As it stands, the air pollution control district has not seen plans for Prado Road so Arlin Genet said she could not say for sure if there are health hazards as a result of car emissions from the road being next to the sports fields.
However, in the Air Resource Board’s guidebook, “Air Quality and Land Use Handbook: A Community Health Perspective” the ARB reported a study done by the “American Journal of Respiratory and Critical Care Medicine” in 2001 that “asthma symptoms increased with proximity to roadways and the risk was greatest within 300 feet.”
Arlin Genet said that in comparison to other more populated cities in the state, San Luis Obispo County has a significantly lower air toxic cancer risk.
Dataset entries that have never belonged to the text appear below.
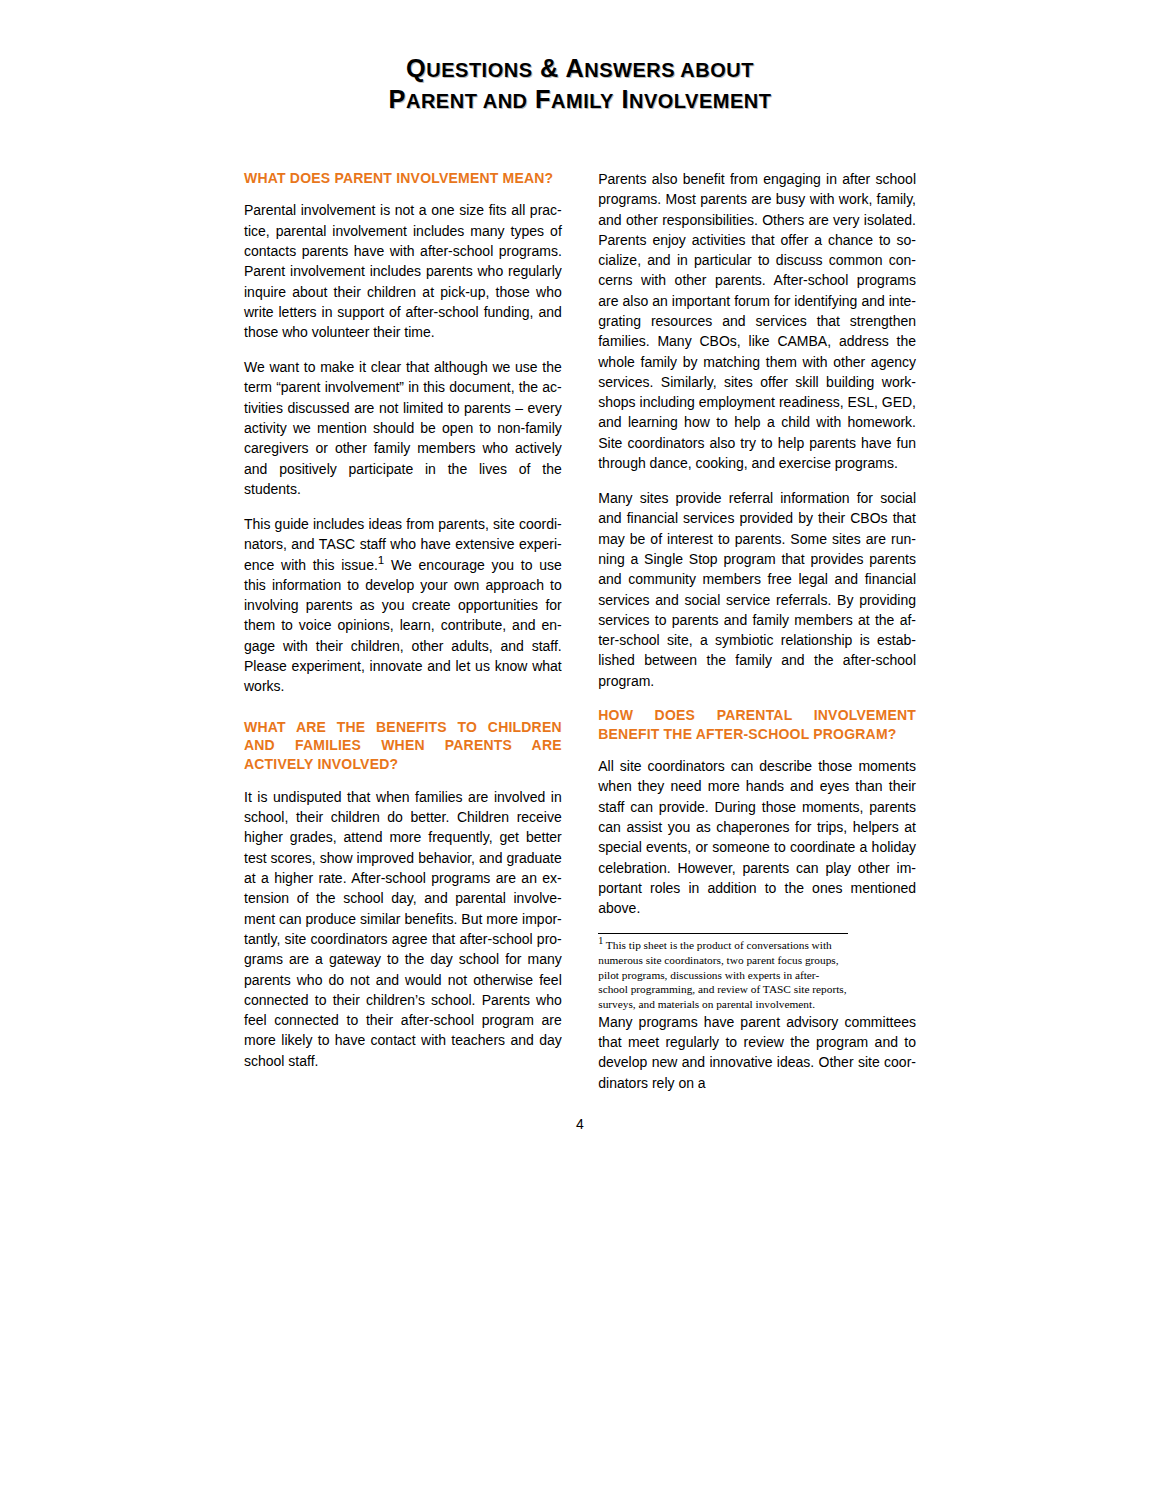QUESTIONS & ANSWERS ABOUT
PARENT AND FAMILY INVOLVEMENT
What does Parent Involvement mean?
Parental involvement is not a one size fits all practice, parental involvement includes many types of contacts parents have with after-school programs. Parent involvement includes parents who regularly inquire about their children at pick-up, those who write letters in support of after-school funding, and those who volunteer their time.
We want to make it clear that although we use the term “parent involvement” in this document, the activities discussed are not limited to parents – every activity we mention should be open to non-family caregivers or other family members who actively and positively participate in the lives of the students.
This guide includes ideas from parents, site coordinators, and TASC staff who have extensive experience with this issue.1 We encourage you to use this information to develop your own approach to involving parents as you create opportunities for them to voice opinions, learn, contribute, and engage with their children, other adults, and staff. Please experiment, innovate and let us know what works.
What are the benefits to children and families when parents are actively involved?
It is undisputed that when families are involved in school, their children do better. Children receive higher grades, attend more frequently, get better test scores, show improved behavior, and graduate at a higher rate. After-school programs are an extension of the school day, and parental involvement can produce similar benefits. But more importantly, site coordinators agree that after-school programs are a gateway to the day school for many parents who do not and would not otherwise feel connected to their children’s school. Parents who feel connected to their after-school program are more likely to have contact with teachers and day school staff.
Parents also benefit from engaging in after school programs. Most parents are busy with work, family, and other responsibilities. Others are very isolated. Parents enjoy activities that offer a chance to socialize, and in particular to discuss common concerns with other parents. After-school programs are also an important forum for identifying and integrating resources and services that strengthen families. Many CBOs, like CAMBA, address the whole family by matching them with other agency services. Similarly, sites offer skill building workshops including employment readiness, ESL, GED, and learning how to help a child with homework. Site coordinators also try to help parents have fun through dance, cooking, and exercise programs.
Many sites provide referral information for social and financial services provided by their CBOs that may be of interest to parents. Some sites are running a Single Stop program that provides parents and community members free legal and financial services and social service referrals. By providing services to parents and family members at the after-school site, a symbiotic relationship is established between the family and the after-school program.
How does parental involvement benefit the after-school program?
All site coordinators can describe those moments when they need more hands and eyes than their staff can provide. During those moments, parents can assist you as chaperones for trips, helpers at special events, or someone to coordinate a holiday celebration. However, parents can play other important roles in addition to the ones mentioned above.
1 This tip sheet is the product of conversations with numerous site coordinators, two parent focus groups, pilot programs, discussions with experts in after-school programming, and review of TASC site reports, surveys, and materials on parental involvement.
Many programs have parent advisory committees that meet regularly to review the program and to develop new and innovative ideas. Other site coordinators rely on a
4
Montgomery maintains that the Prado Road extension running on the north side of the Damon-Garcia Sports Fields is no different than streets that run alongside other parks in town.
“Has anybody died from air pollution at Meadow Park that we know of?” Montgomery said. “I don’t think they have any evidence to support that argument, I don’t think they have any backing from the Air Pollution Control District to support that argument.
“They’re just guessing and supposing and making it up as you go. If they had somebody from the Air Pollution Control District saying this is a serious significant concern, I might be listening.”
In city documents, the city said the extension would be approximately 70 feet from the bottom sports field, just six feet closer than Broad is to the fields. Furthermore, the city report stated that the road would be elevated similar to the fields at Laguna Middle School, which are bordered by Los Osos Valley Road.
Also of concern for the extension opponents is a planned pedestrian underpass that would connect the south street hills open space with the sports fields. In an e-mail, Deputy Directory of Public Works Tim Bochum said the planned pedestrian underpass will be a minimum 8.5 feet high but that the city would like to “achieve as much as 12 feet depending upon the bridge type (depth of structure) that can be used for the road that goes over the pedestrian crossing.”
In the end, Wilson said a major reason why he is fighting the road is because he wants to preserve the beauty of San Luis Obispo.
“What do we value as a society?” Wilson said. “Do we value truck routes or do we value our children? We want to protect and preserve our parks and our space for future generations.”
Roy Garcia sees the situation differently.
“We figured we’re doing those people a great favor out here by having a ball park,” Roy Garcia said. “We did everything we thought was right and good for the people and the children, and why they’re saying it’s wrong, is beyond me.”